Apparently Trinidad & Tobago manager Leo Beenhakker is tired of England hype.


He's tired? How the hell does he think we feel?

29.5.06 14:55


The Great Escape DAY 3 - Brighton, 20 May 2006

OK, day three. I rendezvous with Jungle VIP in Sumo. Such is VIP's post Richard Hawley euphoria I am allowed to pick all of tonight's action. I hope I can make him regret that.


Plaster are a three piece. They utilise drums, bass, keyboards, laptops and other stuff. I realise that some of my previous field reports on the electronica inclined artists have not provided you much detail about their instrumentation. Therefore, tonight I studiously make notes. Amongst Plaster's gadgetry is a Roland 303, Roland SH101, a Korg Kaos pad, an apple mac, and a 'mackie'. They have other stuff, but it wasn't clearly labelled. They use this stuff to make a electronica augmented jazz-funk brew. They give the odd track a vague acid-ish wash with the 303. I love random bands.  


Apparently Tunng don't like to be called 'folktronica'. This is strange as folk + electronica = folktronica. The only alternative is 'elecolk'. They take some time to resolve technical difficulties, but eventually get started. Their techy guy takes care of the beats which allows their drummer - who doesn't have any drums - to add chimes, bells and other tinkly things. The two guitarists strum in conventional fashion. The sole female onstage plays a melodian thing - I can't remember it's name - and sings. Their final member sings and continually upends a circular piece of wood to no great effect. I'm sure these folkies are very democratic but it doesn't look to me like he's putting in his fair share of work. 


Their best songs gallop along propelled by techy's beats and the rapid guitar strum-ery. They remind me of Hood circa Silent 88. There is no lead singer within the group so the majority of the songs by the group as a whole. It gives their music a sing-a-long effect which hides, as VIP astutely notes, the fact that no-one in the group has a great voice.


VIP and I have a notion to see the Kooks. Anticipating a crowd we head to the Spiegel tent. It's already mobbed and entrance looks impossible. Plan B is Tapes n Tapes at Audio, but another monster queue hastens a rethink. Plan C is Morning Runner at the Freebutt, but the venue is rammed and we can't see the band. We move straight to Plan E, as on the way to the Freebutt we'd walked past the Pressure Point - Plan D - which has the longest queue so far.


Fortunately no-one wants to see Fell City Girl at the Ocean Rooms so we're able to get in. It's not that surprising. If their unremarkable indie were a car it'd be a Mondeo.

**Entries supplied**.
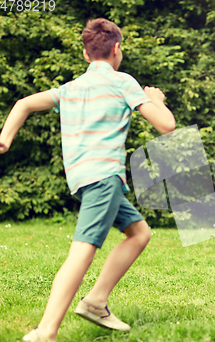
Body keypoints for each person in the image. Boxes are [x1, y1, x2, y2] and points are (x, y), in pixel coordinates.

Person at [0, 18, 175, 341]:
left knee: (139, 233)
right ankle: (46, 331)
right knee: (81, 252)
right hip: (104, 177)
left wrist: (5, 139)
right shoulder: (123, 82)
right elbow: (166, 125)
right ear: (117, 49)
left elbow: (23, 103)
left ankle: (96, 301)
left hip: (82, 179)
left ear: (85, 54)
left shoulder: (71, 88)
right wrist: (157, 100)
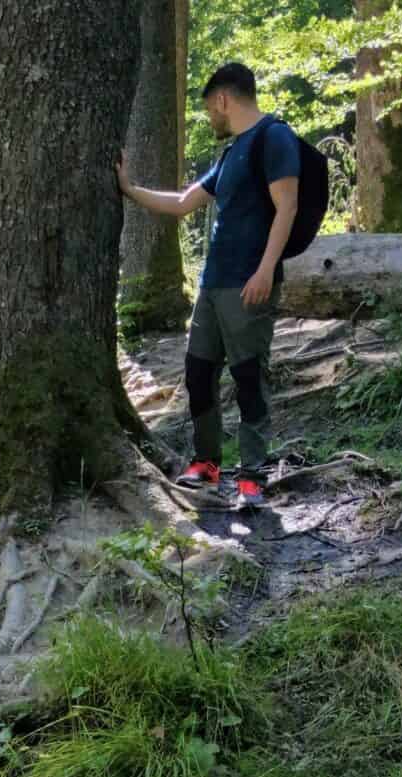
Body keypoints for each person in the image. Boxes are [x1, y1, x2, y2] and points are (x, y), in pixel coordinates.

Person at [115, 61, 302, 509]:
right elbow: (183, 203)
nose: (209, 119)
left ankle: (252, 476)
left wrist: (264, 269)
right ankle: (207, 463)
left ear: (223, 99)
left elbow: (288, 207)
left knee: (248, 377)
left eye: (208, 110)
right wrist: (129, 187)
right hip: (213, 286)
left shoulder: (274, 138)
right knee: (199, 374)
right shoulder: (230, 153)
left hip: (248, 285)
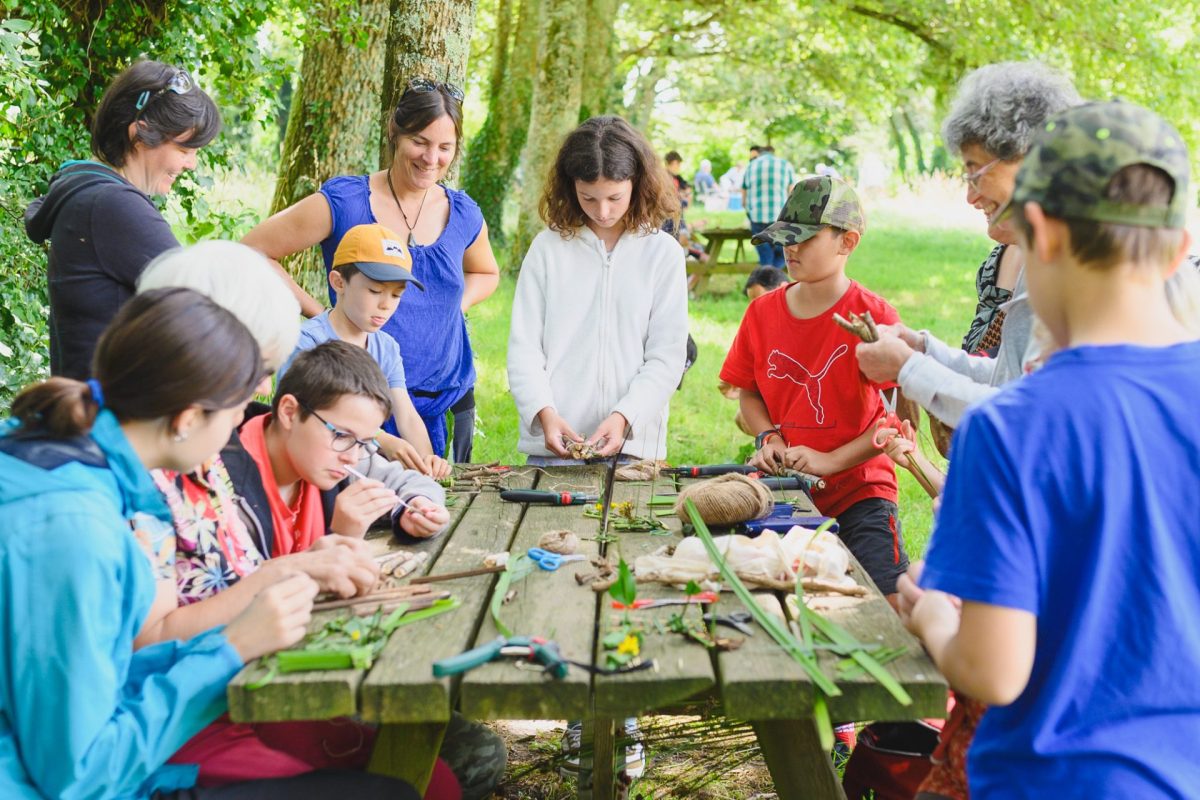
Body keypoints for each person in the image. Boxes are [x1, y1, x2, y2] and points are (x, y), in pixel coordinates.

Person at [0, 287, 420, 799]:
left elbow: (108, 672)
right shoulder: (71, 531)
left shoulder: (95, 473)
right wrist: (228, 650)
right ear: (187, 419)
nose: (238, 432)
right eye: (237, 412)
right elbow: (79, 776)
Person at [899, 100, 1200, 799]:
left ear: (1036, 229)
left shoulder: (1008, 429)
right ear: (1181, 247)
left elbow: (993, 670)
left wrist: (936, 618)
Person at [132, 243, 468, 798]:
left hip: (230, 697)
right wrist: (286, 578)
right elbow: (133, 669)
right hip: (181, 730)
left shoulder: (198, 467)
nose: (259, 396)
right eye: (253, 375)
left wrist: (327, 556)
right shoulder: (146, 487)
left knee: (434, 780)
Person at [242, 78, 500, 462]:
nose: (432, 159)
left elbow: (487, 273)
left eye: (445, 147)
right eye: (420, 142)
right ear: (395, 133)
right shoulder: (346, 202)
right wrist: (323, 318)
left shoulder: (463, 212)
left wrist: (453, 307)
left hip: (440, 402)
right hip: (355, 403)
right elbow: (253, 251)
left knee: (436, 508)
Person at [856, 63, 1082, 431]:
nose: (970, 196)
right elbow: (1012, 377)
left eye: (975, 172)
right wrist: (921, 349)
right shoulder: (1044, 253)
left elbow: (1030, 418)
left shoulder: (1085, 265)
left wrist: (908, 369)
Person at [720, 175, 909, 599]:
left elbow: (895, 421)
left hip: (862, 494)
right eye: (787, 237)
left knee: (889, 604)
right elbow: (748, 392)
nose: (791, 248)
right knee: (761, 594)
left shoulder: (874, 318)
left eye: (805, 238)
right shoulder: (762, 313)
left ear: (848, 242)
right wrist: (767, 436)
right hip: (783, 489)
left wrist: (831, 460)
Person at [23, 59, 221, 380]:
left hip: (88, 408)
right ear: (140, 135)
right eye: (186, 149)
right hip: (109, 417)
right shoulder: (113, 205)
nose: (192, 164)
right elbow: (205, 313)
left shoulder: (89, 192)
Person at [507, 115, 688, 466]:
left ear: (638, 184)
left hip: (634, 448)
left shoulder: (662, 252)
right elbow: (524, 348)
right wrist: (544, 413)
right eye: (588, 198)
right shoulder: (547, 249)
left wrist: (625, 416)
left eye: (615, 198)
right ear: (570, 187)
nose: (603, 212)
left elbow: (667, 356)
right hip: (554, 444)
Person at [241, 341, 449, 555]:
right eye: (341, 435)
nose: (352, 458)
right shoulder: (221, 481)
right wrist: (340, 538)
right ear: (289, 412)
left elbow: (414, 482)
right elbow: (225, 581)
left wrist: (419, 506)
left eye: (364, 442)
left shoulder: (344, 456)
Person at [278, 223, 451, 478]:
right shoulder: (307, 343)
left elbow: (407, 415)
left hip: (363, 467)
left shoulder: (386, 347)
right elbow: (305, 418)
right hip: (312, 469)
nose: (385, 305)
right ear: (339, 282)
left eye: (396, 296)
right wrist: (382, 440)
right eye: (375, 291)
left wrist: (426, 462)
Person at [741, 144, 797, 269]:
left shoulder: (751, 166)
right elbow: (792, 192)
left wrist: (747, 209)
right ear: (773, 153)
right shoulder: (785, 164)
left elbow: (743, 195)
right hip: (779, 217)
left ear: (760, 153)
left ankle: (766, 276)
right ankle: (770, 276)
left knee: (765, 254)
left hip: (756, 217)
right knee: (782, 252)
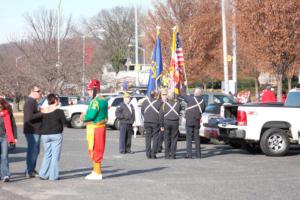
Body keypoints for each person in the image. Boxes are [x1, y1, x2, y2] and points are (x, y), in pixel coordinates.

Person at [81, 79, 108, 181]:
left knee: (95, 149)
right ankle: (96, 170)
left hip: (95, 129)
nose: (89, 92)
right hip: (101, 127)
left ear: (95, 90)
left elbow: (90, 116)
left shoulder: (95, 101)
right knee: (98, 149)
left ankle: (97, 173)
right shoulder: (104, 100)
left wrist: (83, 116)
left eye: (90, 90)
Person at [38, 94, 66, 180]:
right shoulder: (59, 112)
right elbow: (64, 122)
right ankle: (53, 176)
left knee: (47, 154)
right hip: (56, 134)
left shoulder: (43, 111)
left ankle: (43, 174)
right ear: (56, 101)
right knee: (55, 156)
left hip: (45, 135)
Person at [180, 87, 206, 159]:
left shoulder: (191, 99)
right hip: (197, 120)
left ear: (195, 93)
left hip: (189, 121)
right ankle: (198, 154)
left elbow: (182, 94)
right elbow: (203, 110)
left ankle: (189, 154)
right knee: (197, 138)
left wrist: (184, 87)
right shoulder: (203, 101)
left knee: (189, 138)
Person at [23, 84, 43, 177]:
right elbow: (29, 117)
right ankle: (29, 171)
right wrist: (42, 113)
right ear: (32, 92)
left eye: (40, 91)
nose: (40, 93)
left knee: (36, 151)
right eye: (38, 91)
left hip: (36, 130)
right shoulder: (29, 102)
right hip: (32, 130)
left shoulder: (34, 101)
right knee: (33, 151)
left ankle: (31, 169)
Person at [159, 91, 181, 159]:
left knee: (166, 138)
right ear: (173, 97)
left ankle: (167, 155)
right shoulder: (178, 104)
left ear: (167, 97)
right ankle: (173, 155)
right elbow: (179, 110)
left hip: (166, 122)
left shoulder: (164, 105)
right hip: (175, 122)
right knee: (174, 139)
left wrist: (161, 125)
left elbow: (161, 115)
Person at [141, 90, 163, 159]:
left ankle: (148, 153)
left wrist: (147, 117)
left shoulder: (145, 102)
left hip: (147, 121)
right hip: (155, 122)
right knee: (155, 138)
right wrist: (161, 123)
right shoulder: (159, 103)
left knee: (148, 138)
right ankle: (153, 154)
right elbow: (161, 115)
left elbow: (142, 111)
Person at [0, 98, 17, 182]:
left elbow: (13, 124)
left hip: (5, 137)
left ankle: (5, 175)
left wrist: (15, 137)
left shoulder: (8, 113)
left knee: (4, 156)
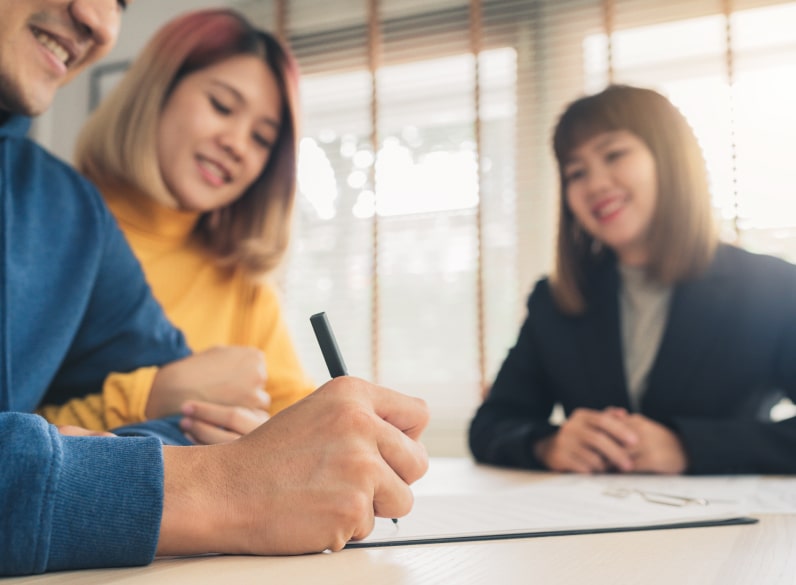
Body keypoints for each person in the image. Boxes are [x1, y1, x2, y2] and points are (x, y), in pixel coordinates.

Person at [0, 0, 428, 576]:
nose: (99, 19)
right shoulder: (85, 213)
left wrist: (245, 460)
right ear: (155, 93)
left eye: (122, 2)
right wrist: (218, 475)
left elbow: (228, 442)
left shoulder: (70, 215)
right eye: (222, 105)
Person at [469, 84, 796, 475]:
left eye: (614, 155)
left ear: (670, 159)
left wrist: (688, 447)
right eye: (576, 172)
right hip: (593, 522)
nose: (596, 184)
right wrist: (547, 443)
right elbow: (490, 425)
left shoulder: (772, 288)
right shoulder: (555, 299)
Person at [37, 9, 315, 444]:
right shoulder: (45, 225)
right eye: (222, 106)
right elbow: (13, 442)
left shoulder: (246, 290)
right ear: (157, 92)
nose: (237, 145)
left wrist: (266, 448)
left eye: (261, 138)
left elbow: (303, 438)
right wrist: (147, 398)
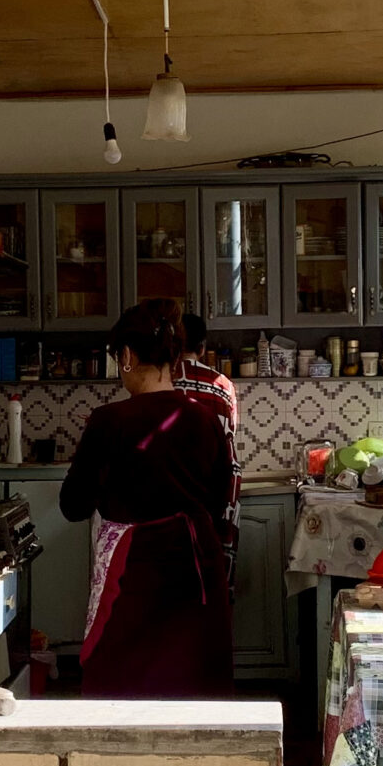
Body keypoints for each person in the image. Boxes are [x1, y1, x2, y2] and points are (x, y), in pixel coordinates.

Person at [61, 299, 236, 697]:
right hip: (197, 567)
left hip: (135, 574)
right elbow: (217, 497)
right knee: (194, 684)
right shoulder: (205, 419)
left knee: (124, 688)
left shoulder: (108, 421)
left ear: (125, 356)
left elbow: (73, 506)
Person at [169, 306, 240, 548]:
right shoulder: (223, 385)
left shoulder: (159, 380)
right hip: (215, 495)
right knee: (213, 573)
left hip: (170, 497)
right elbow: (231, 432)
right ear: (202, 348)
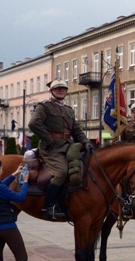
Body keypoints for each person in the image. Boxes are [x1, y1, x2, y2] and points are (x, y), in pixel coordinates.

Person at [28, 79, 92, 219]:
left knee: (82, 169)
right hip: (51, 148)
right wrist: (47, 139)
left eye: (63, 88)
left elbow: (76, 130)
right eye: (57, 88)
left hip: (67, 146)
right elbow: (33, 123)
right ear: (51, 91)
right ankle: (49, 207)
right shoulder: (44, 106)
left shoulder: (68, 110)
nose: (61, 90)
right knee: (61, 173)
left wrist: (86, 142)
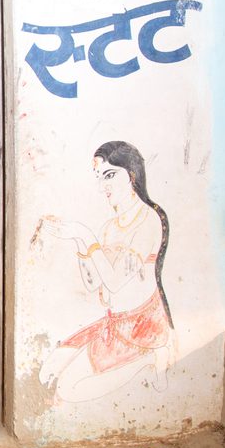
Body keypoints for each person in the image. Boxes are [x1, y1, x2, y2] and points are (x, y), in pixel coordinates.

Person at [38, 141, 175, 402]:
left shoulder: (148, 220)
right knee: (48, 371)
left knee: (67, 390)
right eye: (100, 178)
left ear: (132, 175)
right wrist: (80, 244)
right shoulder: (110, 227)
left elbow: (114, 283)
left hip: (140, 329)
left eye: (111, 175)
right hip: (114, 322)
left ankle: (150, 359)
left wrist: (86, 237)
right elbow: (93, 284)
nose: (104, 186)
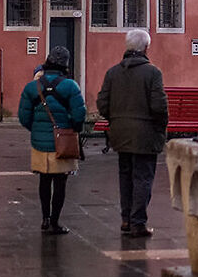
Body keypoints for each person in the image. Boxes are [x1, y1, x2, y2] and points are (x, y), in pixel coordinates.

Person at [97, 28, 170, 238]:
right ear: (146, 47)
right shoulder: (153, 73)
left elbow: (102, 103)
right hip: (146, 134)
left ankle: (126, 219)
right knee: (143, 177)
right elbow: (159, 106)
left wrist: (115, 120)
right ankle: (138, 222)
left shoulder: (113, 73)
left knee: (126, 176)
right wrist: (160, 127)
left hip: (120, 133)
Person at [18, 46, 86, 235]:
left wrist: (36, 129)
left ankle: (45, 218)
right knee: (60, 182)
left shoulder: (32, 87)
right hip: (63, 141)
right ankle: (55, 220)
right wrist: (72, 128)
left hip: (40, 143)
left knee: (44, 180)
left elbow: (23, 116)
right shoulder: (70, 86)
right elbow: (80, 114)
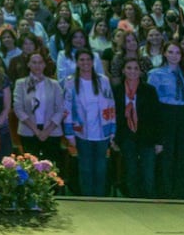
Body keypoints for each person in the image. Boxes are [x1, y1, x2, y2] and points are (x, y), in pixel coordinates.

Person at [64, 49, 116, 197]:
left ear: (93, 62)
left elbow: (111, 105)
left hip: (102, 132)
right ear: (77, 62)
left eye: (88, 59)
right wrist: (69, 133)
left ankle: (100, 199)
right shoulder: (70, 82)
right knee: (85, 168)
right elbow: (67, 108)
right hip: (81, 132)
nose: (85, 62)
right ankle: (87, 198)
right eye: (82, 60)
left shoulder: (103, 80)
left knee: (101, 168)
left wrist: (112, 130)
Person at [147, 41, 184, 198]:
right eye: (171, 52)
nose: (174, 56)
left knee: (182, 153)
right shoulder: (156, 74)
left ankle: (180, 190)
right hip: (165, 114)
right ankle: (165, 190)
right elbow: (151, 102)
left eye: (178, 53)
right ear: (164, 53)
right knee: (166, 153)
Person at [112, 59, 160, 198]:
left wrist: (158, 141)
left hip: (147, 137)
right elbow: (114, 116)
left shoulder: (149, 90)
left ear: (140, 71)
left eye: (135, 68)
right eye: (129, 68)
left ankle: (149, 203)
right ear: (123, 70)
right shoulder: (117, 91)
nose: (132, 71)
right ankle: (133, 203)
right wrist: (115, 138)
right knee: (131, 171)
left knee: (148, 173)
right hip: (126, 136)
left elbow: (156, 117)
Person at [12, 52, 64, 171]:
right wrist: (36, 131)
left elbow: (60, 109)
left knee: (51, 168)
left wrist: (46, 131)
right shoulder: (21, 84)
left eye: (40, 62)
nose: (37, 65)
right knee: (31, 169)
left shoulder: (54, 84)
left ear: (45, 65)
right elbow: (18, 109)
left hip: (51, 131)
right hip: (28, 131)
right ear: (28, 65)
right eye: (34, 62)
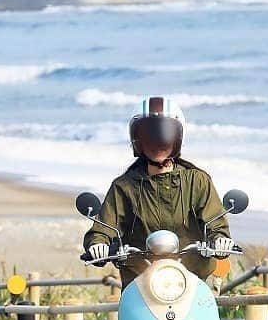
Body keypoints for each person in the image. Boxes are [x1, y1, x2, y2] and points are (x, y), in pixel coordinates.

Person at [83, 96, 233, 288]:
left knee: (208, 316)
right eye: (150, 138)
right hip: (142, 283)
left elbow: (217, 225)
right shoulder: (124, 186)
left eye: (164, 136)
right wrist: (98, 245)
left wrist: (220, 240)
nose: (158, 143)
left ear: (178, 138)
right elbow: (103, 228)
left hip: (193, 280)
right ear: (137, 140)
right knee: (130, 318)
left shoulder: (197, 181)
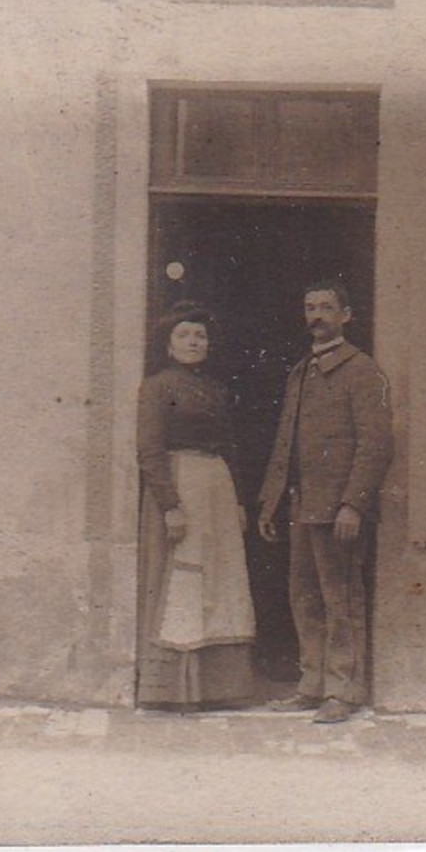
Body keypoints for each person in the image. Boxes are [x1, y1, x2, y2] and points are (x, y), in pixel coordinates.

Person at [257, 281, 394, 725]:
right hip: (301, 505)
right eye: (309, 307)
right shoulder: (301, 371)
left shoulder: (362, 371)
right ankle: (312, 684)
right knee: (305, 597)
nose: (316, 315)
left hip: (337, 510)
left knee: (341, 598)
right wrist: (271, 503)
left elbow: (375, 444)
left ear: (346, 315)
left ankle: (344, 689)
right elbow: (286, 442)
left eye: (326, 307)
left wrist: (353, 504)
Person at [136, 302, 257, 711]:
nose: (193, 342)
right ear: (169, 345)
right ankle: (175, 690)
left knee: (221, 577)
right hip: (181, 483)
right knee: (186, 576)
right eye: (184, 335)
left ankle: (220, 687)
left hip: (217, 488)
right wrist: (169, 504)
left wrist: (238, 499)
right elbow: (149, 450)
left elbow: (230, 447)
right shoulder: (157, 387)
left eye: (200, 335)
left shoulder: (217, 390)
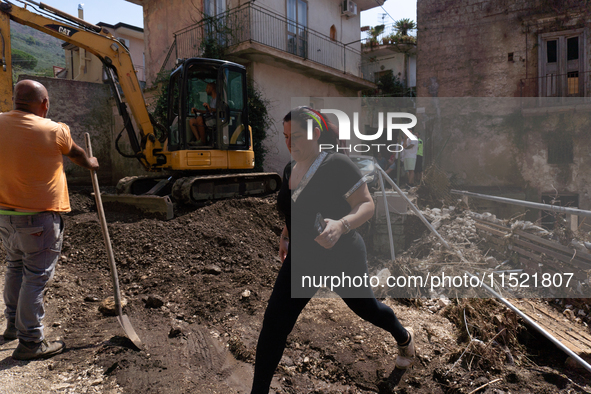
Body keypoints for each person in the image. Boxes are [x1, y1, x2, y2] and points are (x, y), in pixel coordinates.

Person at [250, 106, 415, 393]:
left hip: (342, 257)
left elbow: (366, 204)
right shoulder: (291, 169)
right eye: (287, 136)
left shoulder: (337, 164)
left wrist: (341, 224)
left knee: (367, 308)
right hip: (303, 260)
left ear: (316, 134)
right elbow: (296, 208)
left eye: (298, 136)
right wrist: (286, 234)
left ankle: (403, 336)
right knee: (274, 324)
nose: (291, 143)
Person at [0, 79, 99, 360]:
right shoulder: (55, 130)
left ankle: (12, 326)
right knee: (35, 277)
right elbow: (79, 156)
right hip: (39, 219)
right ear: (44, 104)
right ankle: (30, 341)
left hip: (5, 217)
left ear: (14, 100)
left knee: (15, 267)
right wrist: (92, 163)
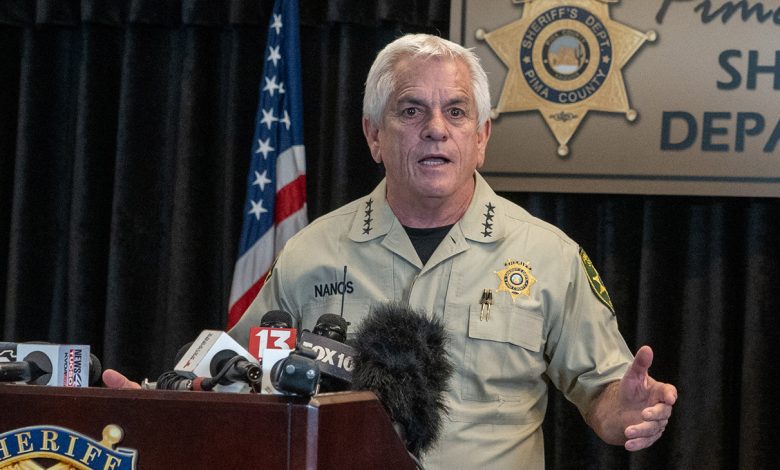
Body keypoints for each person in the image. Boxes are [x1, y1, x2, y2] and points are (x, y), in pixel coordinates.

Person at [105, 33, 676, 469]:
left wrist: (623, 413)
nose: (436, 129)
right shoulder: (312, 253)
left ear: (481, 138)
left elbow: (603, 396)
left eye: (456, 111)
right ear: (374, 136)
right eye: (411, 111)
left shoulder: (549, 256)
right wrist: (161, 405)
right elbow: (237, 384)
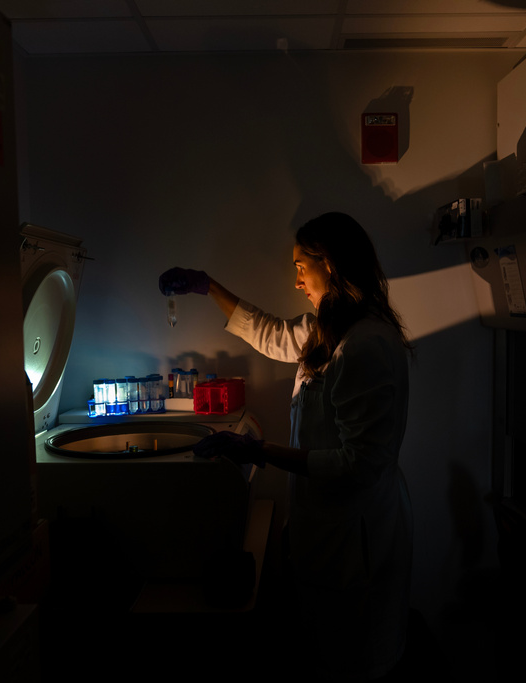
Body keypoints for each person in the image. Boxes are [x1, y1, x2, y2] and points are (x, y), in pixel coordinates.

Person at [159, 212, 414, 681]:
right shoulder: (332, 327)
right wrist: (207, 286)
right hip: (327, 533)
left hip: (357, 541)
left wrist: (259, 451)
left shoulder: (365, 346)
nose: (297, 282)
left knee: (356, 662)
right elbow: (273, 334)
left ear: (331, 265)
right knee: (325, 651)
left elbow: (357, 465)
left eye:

**Questions on the material**.
• a. In the Brighton festival report, why does the writer take detailed notes on Plaster's equipment?
• b. From the Brighton festival report, output the words starting with "VIP and I have" and going on through "the longest queue so far.".

**Task responses**.
• a. The writer's earlier field reports on electronica-inclined artists hadn't given much detail about their instrumentation, so this time the writer notes down Plaster's gear.

• b.
VIP and I have a notion to see the Kooks. Anticipating a crowd we head to the Spiegel tent. It's already mobbed and entrance looks impossible. Plan B is Tapes n Tapes at Audio, but another monster queue hastens a rethink. Plan C is Morning Runner at the Freebutt, but the venue is rammed and we can't see the band. We move straight to Plan E, as on the way to the Freebutt we'd walked past the Pressure Point - Plan D - which has the longest queue so far.